[Records excerpted from a collection]
◆ ◆ ◆ ◆ ◆

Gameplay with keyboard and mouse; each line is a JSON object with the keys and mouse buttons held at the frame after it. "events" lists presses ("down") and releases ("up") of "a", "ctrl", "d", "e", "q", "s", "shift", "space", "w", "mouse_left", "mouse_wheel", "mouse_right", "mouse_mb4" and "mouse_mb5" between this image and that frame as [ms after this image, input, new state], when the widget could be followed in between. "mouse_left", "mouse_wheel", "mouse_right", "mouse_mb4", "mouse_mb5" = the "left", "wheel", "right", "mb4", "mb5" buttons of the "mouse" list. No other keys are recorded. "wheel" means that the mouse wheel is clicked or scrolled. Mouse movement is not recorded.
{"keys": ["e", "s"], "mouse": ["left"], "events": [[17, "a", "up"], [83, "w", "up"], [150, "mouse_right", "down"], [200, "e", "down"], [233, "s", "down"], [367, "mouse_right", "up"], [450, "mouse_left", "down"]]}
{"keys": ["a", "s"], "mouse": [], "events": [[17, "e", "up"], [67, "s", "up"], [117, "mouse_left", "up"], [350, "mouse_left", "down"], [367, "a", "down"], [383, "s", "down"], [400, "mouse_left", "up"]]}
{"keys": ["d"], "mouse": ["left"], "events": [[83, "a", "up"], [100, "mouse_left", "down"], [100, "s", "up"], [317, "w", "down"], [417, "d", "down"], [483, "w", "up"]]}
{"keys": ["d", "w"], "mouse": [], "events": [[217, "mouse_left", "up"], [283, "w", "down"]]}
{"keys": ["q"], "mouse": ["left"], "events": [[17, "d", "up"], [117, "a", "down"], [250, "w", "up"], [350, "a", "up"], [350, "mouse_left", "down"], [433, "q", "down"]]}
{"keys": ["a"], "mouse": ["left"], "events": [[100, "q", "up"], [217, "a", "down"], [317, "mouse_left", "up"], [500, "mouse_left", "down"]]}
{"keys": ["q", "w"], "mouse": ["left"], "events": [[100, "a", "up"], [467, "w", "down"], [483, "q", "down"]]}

◆ ◆ ◆ ◆ ◆

▶ _What the task asks_: All entries given above should be transcribed exactly, with none omitted.

▶ _Result of the task_:
Gameplay with keyboard and mouse; each line is a JSON object with the keys and mouse buttons held at the frame after it. "events" lists presses ("down") and releases ("up") of "a", "ctrl", "d", "e", "q", "s", "shift", "space", "w", "mouse_left", "mouse_wheel", "mouse_right", "mouse_mb4" and "mouse_mb5" between this image and that frame as [ms after this image, input, new state], when the widget could be followed in between. "mouse_left", "mouse_wheel", "mouse_right", "mouse_mb4", "mouse_mb5" = the "left", "wheel", "right", "mb4", "mb5" buttons of the "mouse" list. No other keys are recorded. "wheel" means that the mouse wheel is clicked or scrolled. Mouse movement is not recorded.
{"keys": ["e", "s"], "mouse": ["left"], "events": [[17, "a", "up"], [83, "w", "up"], [150, "mouse_right", "down"], [200, "e", "down"], [233, "s", "down"], [367, "mouse_right", "up"], [450, "mouse_left", "down"]]}
{"keys": ["a", "s"], "mouse": [], "events": [[17, "e", "up"], [67, "s", "up"], [117, "mouse_left", "up"], [350, "mouse_left", "down"], [367, "a", "down"], [383, "s", "down"], [400, "mouse_left", "up"]]}
{"keys": ["d"], "mouse": ["left"], "events": [[83, "a", "up"], [100, "mouse_left", "down"], [100, "s", "up"], [317, "w", "down"], [417, "d", "down"], [483, "w", "up"]]}
{"keys": ["d", "w"], "mouse": [], "events": [[217, "mouse_left", "up"], [283, "w", "down"]]}
{"keys": ["q"], "mouse": ["left"], "events": [[17, "d", "up"], [117, "a", "down"], [250, "w", "up"], [350, "a", "up"], [350, "mouse_left", "down"], [433, "q", "down"]]}
{"keys": ["a"], "mouse": ["left"], "events": [[100, "q", "up"], [217, "a", "down"], [317, "mouse_left", "up"], [500, "mouse_left", "down"]]}
{"keys": ["q", "w"], "mouse": ["left"], "events": [[100, "a", "up"], [467, "w", "down"], [483, "q", "down"]]}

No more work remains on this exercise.